Price: 383 . 424 . 450
Pros: Good image quality with extra features; variety of advanced controls.
Cons: Design feels cramped; some design aspects not intuitive.
Though similar to the less expensive D40, the D60 has some interesting new features, including useful dynamic-range extension (Active D-Lighting), where the camera automatically compensates exposure in areas of lost detail in shadows and highlights. This function made an appreciable difference in informal tests under high-contrast lighting, and when shooting indoors under low light its noise reduction was effective.

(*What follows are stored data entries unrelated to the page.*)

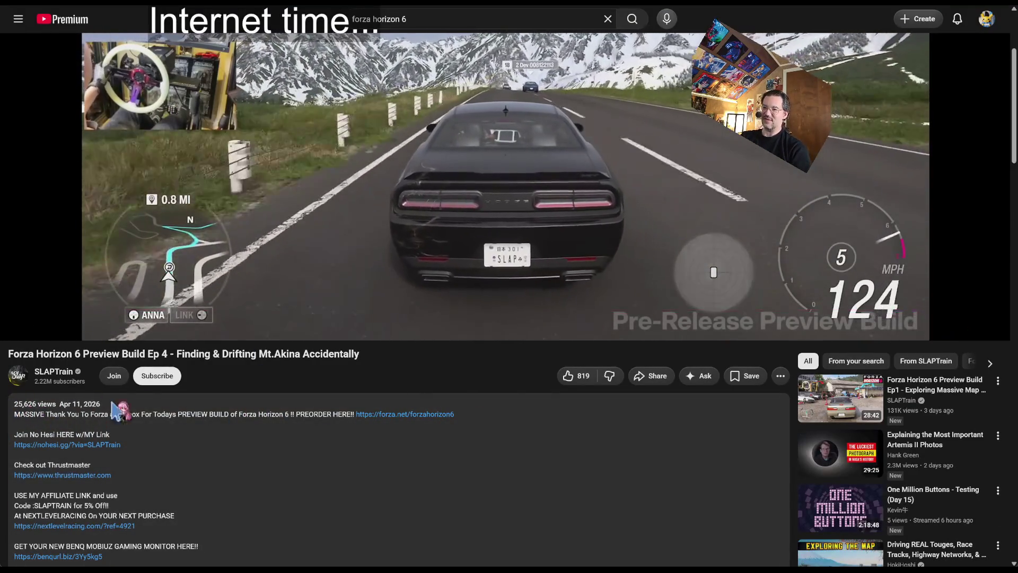
pyautogui.press('alt+Left')
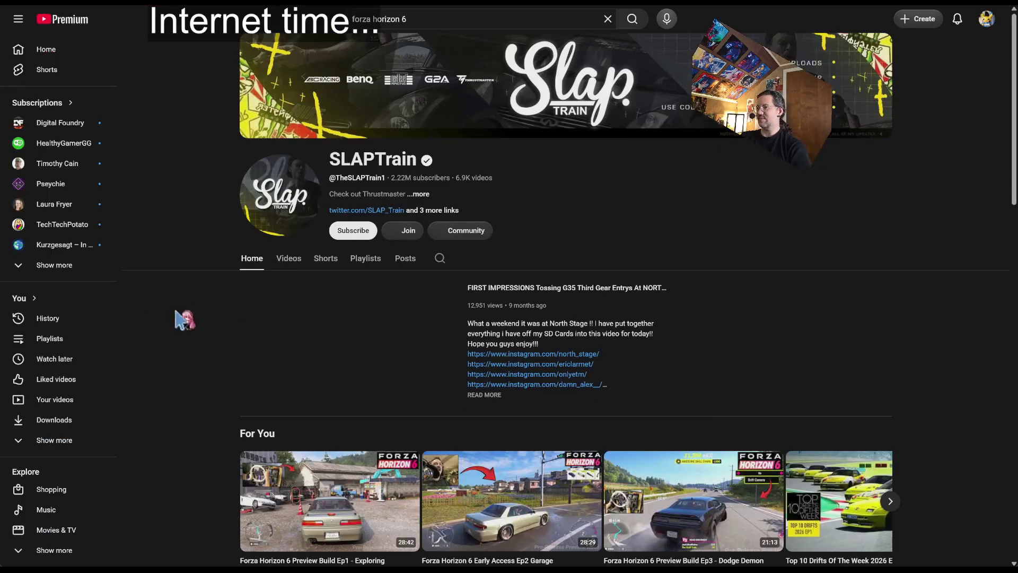
pyautogui.scroll(-15, 217, 288)
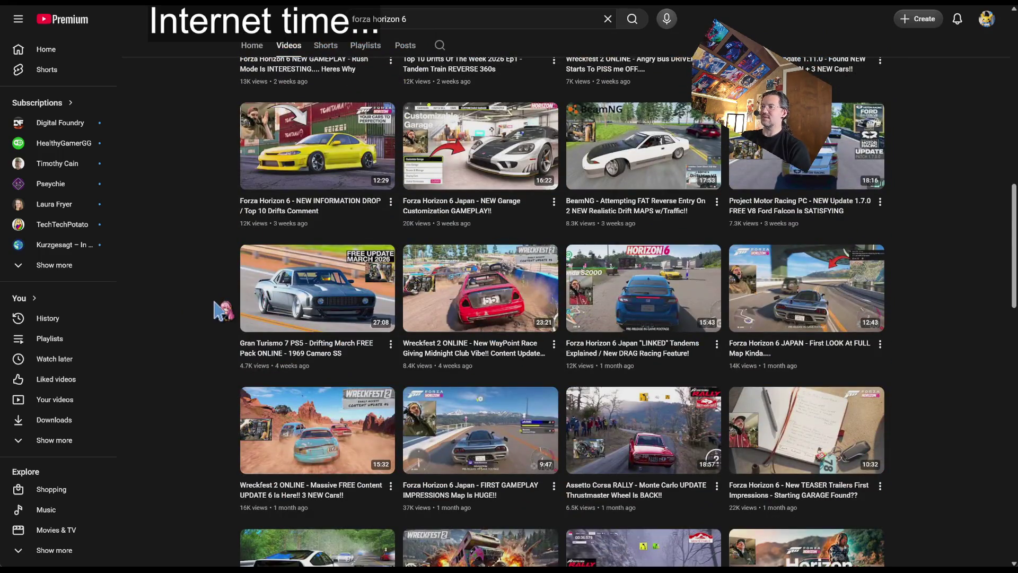
pyautogui.scroll(-5, 217, 310)
pyautogui.scroll(20, 217, 310)
pyautogui.click(46, 49)
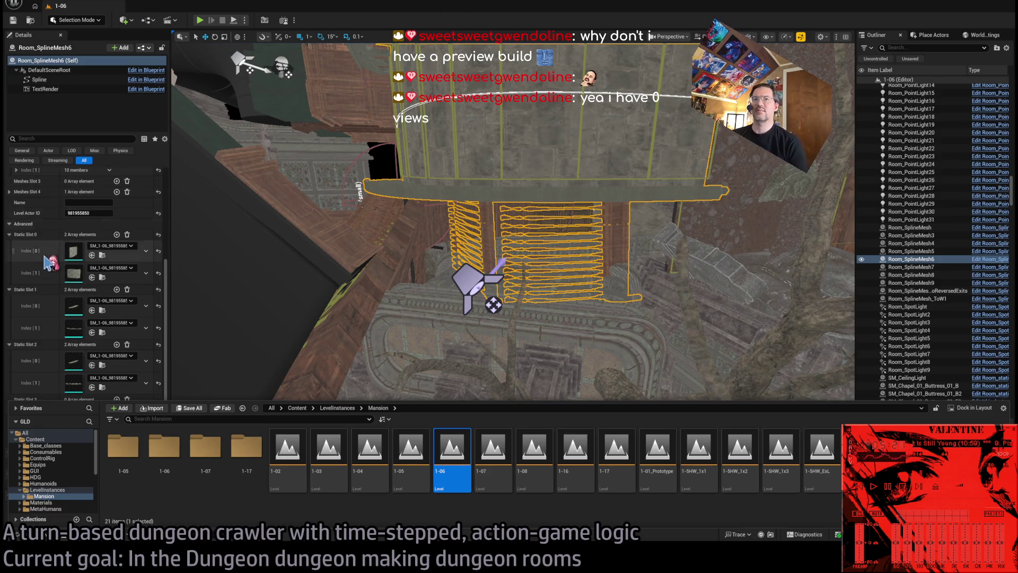
# - Expand Meshes Slot 4 of Room_SplineMesh6 and remove all of its entries
pyautogui.scroll(2, 53, 248)
pyautogui.scroll(1, 55, 249)
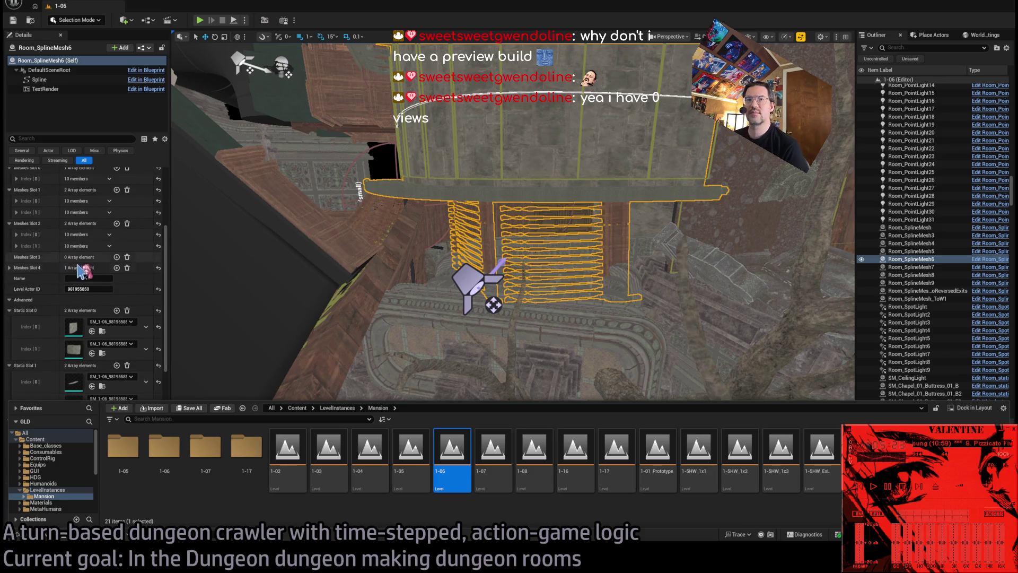
pyautogui.click(9, 269)
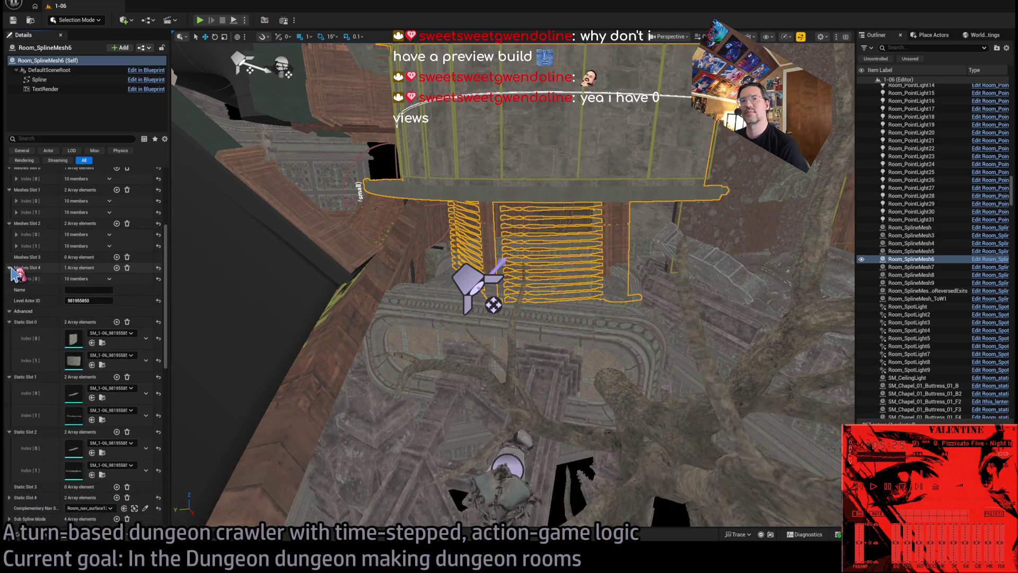
pyautogui.click(16, 279)
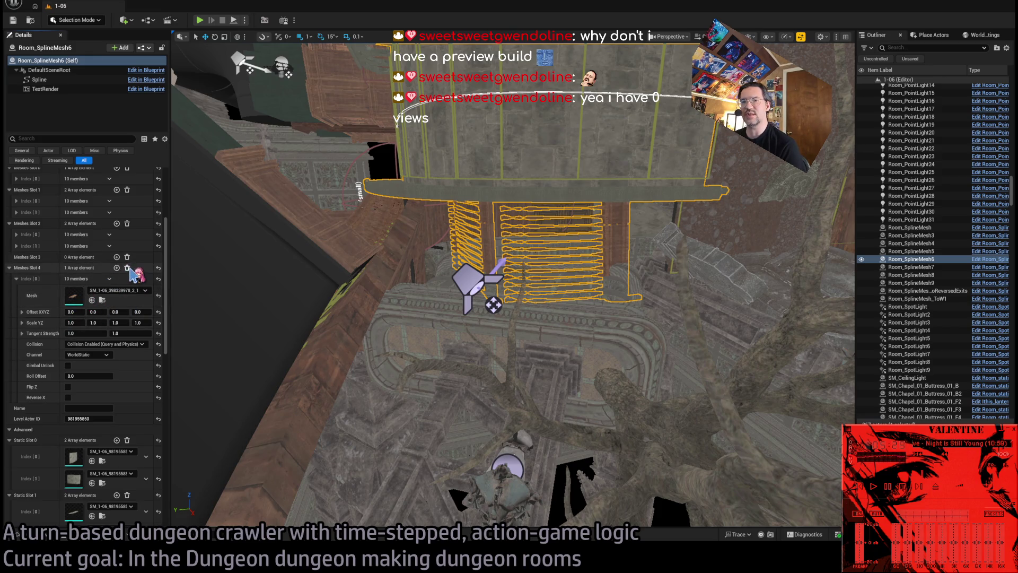
pyautogui.click(127, 268)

Another neat feature of the D60 opens the door to stop-motion-movie creation. After you shoot JPEG images and then select the images in the menu, the camera will output those images together in a short AVI clip. In playback mode, you can also view filter presets (such as warm tone, skylight) on your images, and before-and-after comparisons.
The D60’s other settings and modes include burst (at up to 3fps), white balance, macro, exposure compensation, and black-and-white.
Overall the D60’s performance is pleasing. The bundled kit lens produced crisp images without a lot of noise; and the noise-control and dynamic-range features were useful and successfully addressed both noise and blown-out highlights. In our tests, this model performed competitively, although it ranked in the lower echelons for its exposures.
With the Nikon D60, you get a lot of functionality for your dollar. However, its compact design comes at the expense of its ergonomics, layout and some features.